● **Activity list**
A. Reproduce the scam-call post below, from "Someone’s trying to" to "pleasant to imagine.".
B. In the scam-call post below, list every bad outcome the caller said would follow if the writer didn't call the number.

Someone’s trying to hack my computer, see, and if I don’t quick call this number and ask Microsoft to rescue me, the bad guys will get all my personal and financial information and then they’ll destroy all my files and my computer will be “obsolete.” I am sure that wasn’t the right word.

I didn’t believe it, so I hung up. I reckoned something bad would happen  if I called the number that they gave me.

How many poor devils fall for this, and what does it cost them? The answers are not pleasant to imagine.

The scammers are refining their technique. No more getting a call from someone with a thick foreign accent telling you to send $5,000 worth of Target gift cards to some weird address in Peedlestan, which you’d better do in one big hurry if you want them to save you from a fate worse than death. Sure, a few people fell for that. But the new scam is better.

“Khello, this Vase Present Joe Biden is, i am calling becose kheep big crinimuls they are trying only to khack your computer and be your privet information stealing-stealing…” Really, they had to make that a little more convincing. And so they have.

What can I say? Hang up. Just hang up.

9 comments on “Someone Just Tried to Scam Me

  1. I get those fake “Microsoft” calls all the time. “We are getting error messages from your computer” is the most frequent one, followed by “We are detecting an attempt to hack your computer.” Sometimes I like to say, “I’ll pass this on, along with your phone number, to the Attorney General’s office,” and then I hang up.

● **Supplied information**
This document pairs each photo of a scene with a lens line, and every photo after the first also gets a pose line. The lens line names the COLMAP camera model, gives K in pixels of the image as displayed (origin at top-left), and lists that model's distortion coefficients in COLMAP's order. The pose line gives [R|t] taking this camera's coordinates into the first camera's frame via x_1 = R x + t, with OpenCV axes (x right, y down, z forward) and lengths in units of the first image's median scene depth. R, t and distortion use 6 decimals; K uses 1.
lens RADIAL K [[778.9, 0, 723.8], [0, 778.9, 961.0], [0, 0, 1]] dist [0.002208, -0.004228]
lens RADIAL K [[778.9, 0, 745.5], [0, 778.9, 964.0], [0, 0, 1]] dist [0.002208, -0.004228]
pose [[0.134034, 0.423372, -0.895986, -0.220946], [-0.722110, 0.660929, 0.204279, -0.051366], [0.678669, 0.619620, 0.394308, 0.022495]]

● **Answers to this exercise**
A.
Someone’s trying to hack my computer, see, and if I don’t quick call this number and ask Microsoft to rescue me, the bad guys will get all my personal and financial information and then they’ll destroy all my files and my computer will be “obsolete.” I am sure that wasn’t the right word.

I didn’t believe it, so I hung up. I reckoned something bad would happen  if I called the number that they gave me.

How many poor devils fall for this, and what does it cost them? The answers are not pleasant to imagine.

B.
- The bad guys would get all of the writer's personal and financial information.
- They would destroy all of the writer's files.
- The writer's computer would be "obsolete."